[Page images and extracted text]
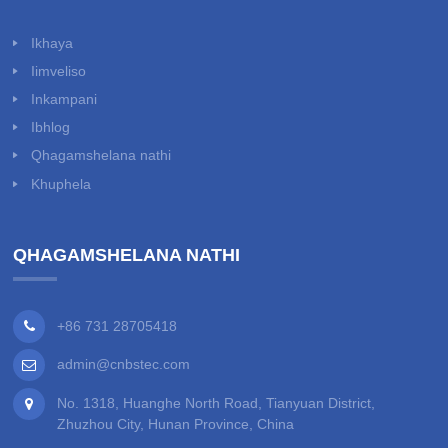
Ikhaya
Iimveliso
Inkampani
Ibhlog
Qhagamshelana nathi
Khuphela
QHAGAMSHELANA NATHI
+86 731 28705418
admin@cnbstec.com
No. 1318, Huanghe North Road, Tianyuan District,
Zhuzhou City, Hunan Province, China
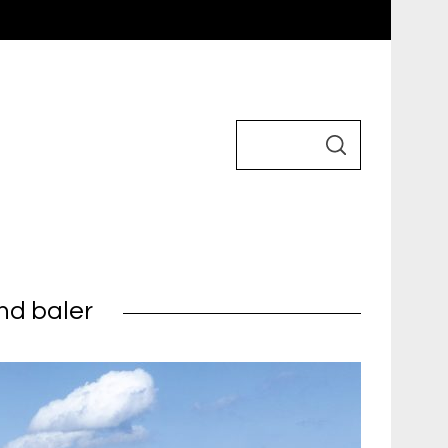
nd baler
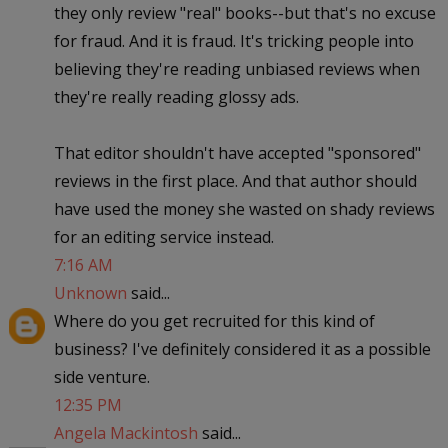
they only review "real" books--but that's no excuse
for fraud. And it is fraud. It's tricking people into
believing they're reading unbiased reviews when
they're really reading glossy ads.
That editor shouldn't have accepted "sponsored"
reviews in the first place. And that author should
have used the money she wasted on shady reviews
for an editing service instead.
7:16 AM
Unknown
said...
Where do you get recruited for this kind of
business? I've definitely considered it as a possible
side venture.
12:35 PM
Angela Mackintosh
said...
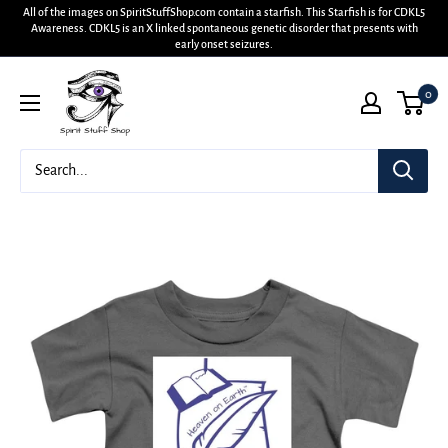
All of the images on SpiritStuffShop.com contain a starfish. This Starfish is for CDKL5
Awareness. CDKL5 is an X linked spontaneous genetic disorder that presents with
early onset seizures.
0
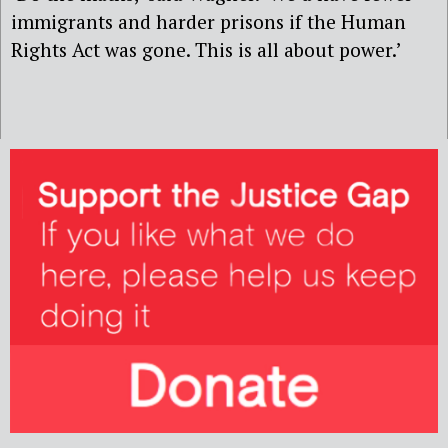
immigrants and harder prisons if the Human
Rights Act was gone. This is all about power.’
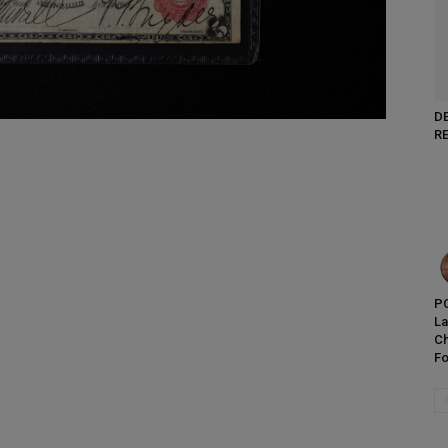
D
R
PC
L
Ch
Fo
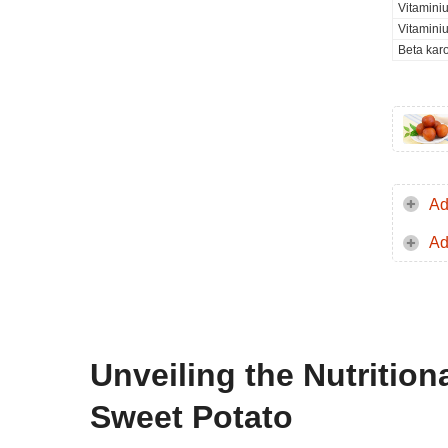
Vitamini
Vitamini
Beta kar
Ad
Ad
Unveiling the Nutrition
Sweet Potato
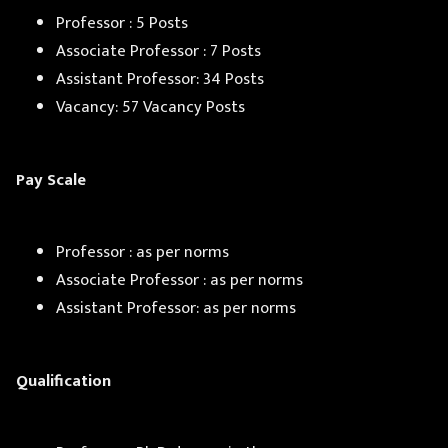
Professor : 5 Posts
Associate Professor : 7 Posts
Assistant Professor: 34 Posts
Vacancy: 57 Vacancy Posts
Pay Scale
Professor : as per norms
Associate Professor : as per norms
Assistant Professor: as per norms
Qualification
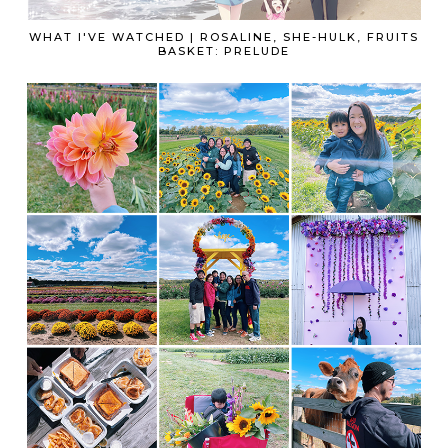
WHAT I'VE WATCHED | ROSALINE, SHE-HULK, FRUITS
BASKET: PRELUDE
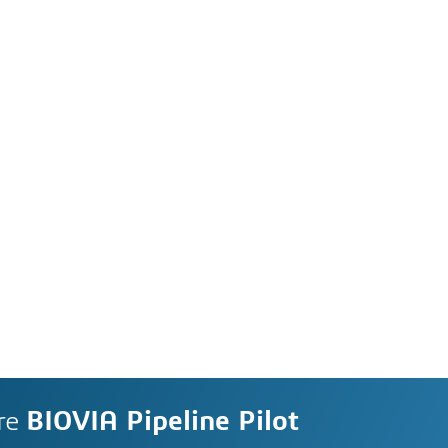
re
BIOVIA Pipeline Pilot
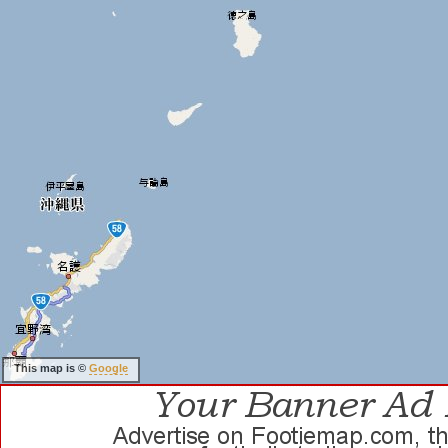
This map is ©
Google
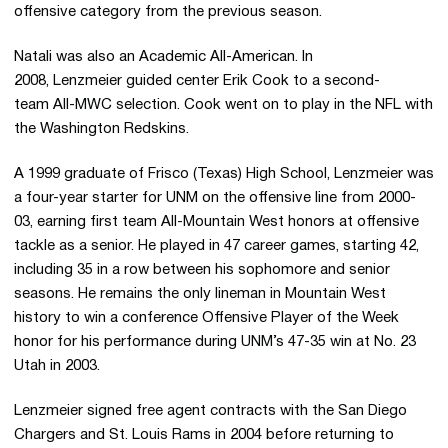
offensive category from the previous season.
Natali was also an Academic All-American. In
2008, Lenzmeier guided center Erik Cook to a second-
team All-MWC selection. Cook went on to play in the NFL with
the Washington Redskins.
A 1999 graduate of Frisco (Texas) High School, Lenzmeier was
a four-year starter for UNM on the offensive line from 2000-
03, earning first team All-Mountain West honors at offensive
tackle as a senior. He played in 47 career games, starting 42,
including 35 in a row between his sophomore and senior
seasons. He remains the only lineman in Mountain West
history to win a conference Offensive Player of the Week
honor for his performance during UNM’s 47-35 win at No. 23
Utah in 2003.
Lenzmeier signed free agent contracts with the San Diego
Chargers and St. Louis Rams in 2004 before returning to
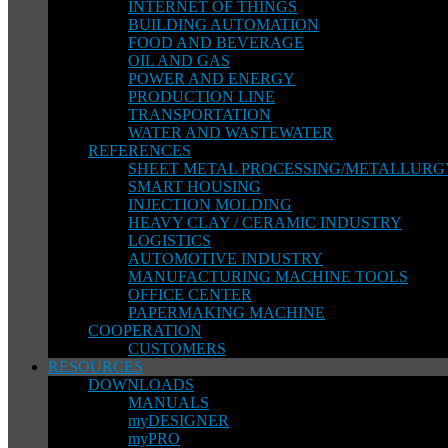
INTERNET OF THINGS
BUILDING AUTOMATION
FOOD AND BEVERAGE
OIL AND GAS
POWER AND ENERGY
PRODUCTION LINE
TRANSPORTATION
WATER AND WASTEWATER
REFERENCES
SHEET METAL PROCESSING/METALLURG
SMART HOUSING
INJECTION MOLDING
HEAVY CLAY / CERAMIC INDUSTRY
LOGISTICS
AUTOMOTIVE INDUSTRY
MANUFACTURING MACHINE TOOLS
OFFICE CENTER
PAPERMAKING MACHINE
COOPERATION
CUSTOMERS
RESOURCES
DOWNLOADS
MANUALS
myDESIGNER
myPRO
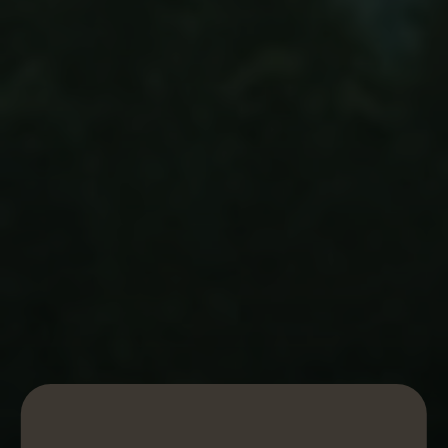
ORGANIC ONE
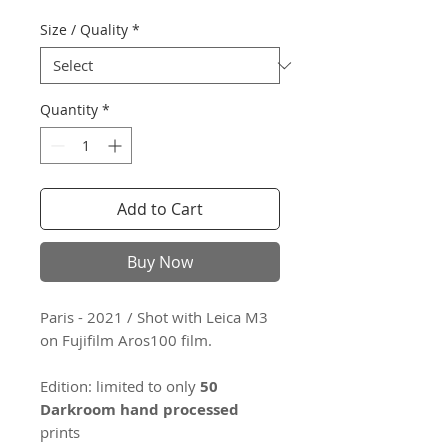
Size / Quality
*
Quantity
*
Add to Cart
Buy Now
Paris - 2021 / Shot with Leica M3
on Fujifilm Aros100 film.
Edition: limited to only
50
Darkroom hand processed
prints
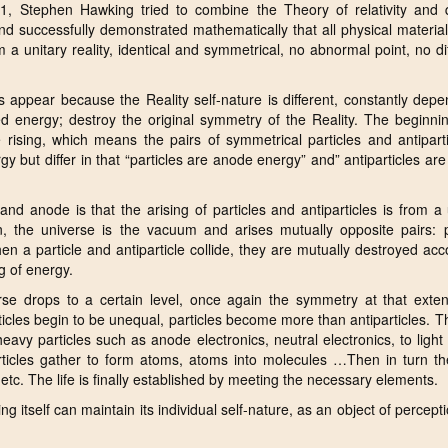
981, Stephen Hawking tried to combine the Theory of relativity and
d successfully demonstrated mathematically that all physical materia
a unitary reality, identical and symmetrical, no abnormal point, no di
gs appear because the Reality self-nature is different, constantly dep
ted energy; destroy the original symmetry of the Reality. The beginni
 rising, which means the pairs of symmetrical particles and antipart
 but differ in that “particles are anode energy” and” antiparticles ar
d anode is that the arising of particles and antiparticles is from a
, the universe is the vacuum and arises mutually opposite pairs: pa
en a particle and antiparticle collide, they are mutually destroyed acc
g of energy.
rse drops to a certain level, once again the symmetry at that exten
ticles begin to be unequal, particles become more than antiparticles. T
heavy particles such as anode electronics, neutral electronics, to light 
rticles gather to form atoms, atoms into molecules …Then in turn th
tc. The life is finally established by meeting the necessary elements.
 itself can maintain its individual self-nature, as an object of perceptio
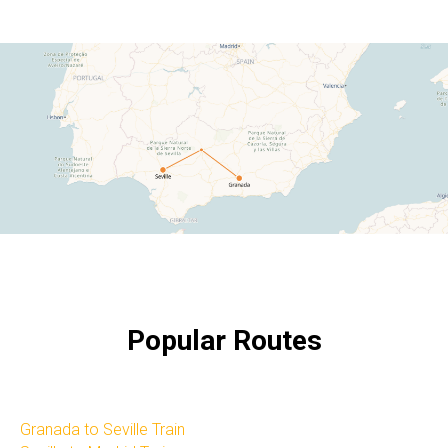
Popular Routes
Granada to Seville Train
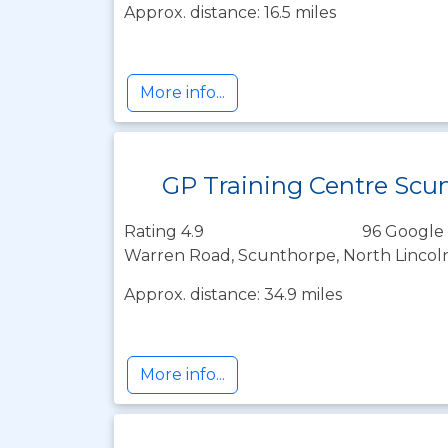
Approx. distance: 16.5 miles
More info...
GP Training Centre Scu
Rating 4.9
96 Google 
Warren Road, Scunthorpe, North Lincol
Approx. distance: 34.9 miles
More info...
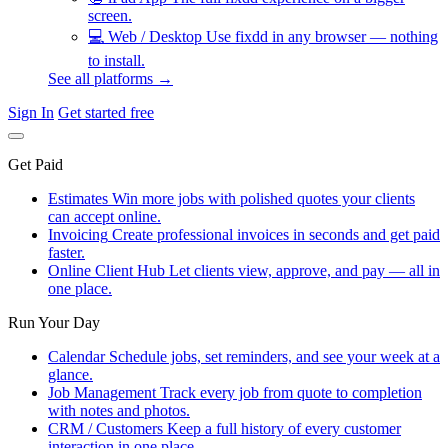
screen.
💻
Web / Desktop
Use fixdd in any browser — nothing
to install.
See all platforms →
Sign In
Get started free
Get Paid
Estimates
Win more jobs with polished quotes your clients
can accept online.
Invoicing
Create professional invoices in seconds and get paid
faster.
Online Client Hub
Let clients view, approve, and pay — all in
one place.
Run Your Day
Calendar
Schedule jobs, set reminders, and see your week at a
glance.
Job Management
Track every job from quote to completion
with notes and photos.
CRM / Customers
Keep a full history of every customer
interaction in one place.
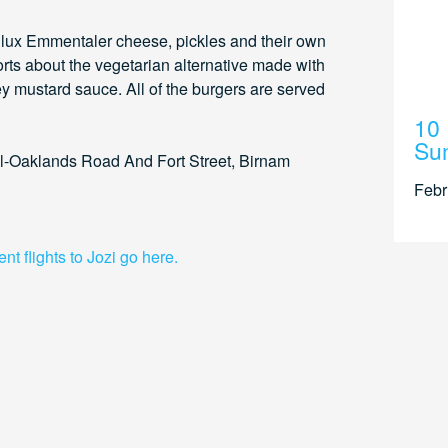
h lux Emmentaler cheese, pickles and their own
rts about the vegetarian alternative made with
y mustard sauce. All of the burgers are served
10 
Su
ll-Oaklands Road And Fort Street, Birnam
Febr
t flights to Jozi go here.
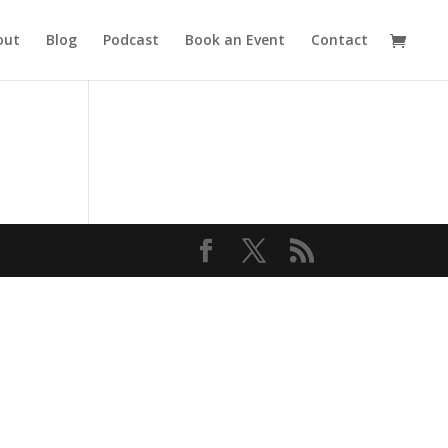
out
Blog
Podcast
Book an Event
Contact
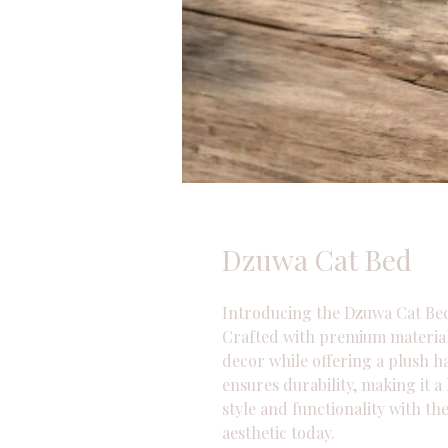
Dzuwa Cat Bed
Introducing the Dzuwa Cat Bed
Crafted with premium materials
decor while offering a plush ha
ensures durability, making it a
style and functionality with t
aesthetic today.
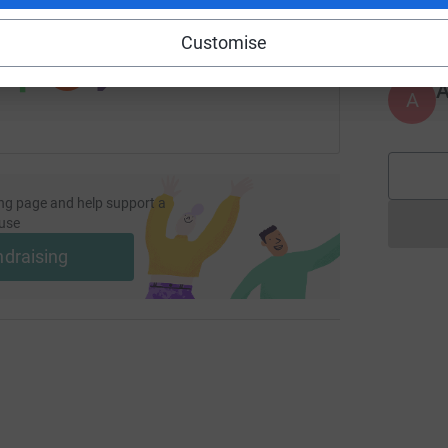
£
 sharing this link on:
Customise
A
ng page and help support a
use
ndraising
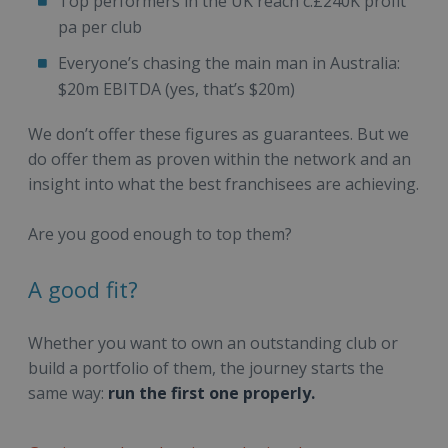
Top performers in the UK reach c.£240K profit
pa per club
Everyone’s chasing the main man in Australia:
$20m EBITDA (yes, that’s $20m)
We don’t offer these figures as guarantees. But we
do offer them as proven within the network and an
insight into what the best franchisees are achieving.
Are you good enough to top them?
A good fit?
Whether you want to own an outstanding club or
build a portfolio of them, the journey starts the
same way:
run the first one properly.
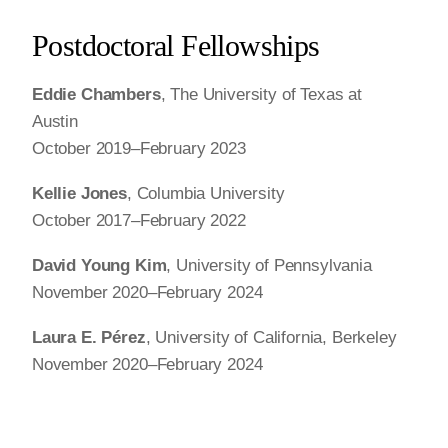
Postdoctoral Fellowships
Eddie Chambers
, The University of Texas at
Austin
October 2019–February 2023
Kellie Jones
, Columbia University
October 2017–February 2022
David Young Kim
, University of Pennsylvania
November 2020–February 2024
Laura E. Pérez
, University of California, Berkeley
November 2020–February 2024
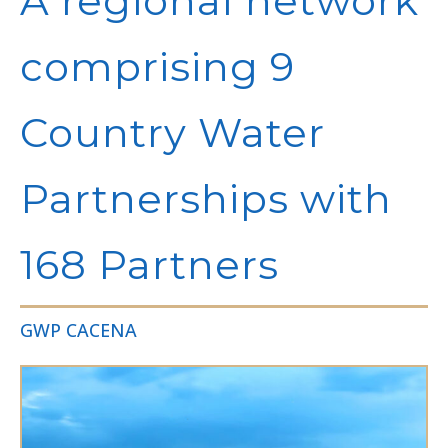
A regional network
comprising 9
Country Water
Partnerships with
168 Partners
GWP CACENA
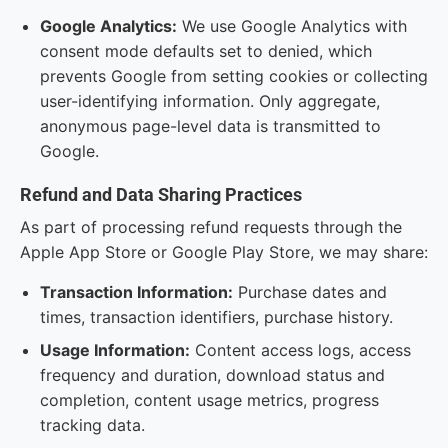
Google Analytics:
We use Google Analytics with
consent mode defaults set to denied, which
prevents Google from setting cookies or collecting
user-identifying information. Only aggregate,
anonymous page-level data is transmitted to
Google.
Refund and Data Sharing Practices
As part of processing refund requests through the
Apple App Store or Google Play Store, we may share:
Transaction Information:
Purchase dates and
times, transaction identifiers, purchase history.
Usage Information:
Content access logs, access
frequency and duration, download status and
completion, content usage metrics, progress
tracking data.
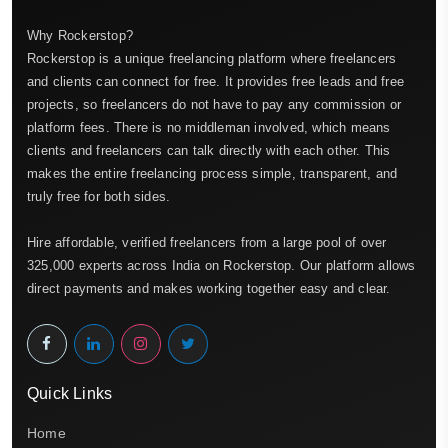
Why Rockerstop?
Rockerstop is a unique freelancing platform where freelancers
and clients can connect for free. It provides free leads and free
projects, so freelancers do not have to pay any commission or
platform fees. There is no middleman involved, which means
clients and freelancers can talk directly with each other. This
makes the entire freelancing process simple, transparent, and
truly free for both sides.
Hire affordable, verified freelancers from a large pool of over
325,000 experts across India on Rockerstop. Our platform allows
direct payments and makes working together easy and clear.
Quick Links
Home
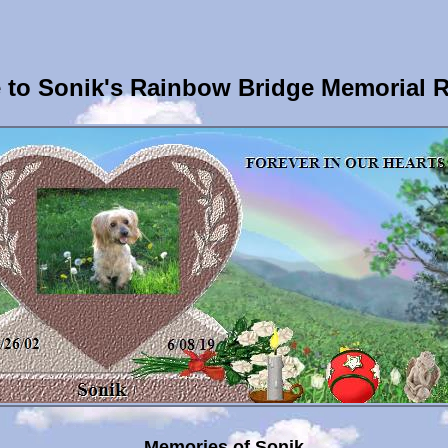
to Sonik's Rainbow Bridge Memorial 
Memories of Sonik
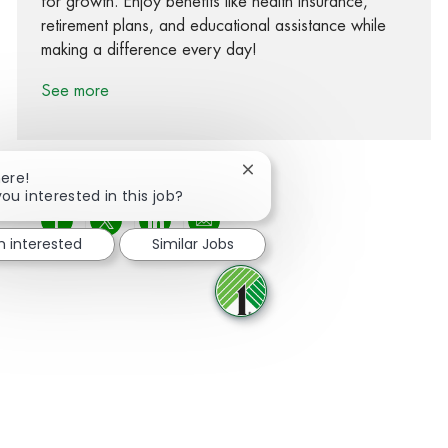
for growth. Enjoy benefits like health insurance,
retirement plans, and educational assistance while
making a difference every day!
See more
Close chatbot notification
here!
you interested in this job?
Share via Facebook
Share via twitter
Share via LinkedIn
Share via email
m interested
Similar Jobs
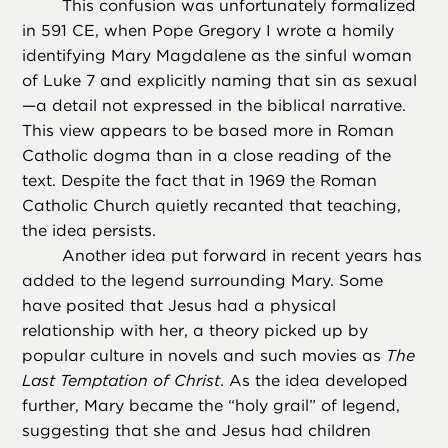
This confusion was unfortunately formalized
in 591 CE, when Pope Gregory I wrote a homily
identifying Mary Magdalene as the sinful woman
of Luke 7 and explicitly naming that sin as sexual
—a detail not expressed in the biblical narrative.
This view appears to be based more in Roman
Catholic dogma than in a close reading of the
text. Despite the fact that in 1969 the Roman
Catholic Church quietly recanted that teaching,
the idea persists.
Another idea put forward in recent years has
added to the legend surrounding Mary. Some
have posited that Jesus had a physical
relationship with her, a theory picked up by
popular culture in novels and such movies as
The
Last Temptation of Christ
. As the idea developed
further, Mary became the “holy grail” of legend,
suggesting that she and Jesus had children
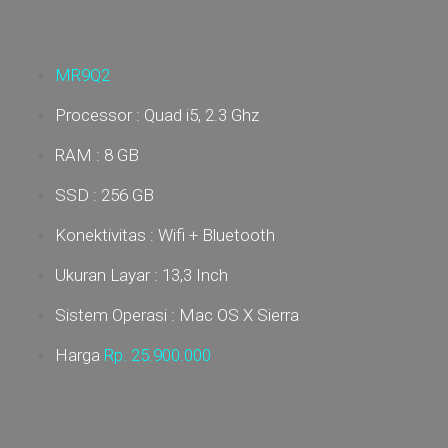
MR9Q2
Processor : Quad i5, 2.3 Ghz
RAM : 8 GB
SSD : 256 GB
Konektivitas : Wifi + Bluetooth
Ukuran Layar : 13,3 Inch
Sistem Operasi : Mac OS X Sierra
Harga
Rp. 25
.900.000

*Assignment:*
Give the text lines from the one containing "This map is ©" through the one containing "Chargers and St.", inclusive, as a JSON list of strings with one string per line and blank lines omitted. Leave the pictures out of the list.

*Solution for this exercise:*
[
  "This map is ©",
  "Google",
  "offensive category from the previous season.",
  "Natali was also an Academic All-American. In",
  "2008, Lenzmeier guided center Erik Cook to a second-",
  "team All-MWC selection. Cook went on to play in the NFL with",
  "the Washington Redskins.",
  "A 1999 graduate of Frisco (Texas) High School, Lenzmeier was",
  "a four-year starter for UNM on the offensive line from 2000-",
  "03, earning first team All-Mountain West honors at offensive",
  "tackle as a senior. He played in 47 career games, starting 42,",
  "including 35 in a row between his sophomore and senior",
  "seasons. He remains the only lineman in Mountain West",
  "history to win a conference Offensive Player of the Week",
  "honor for his performance during UNM’s 47-35 win at No. 23",
  "Utah in 2003.",
  "Lenzmeier signed free agent contracts with the San Diego",
  "Chargers and St. Louis Rams in 2004 before returning to"
]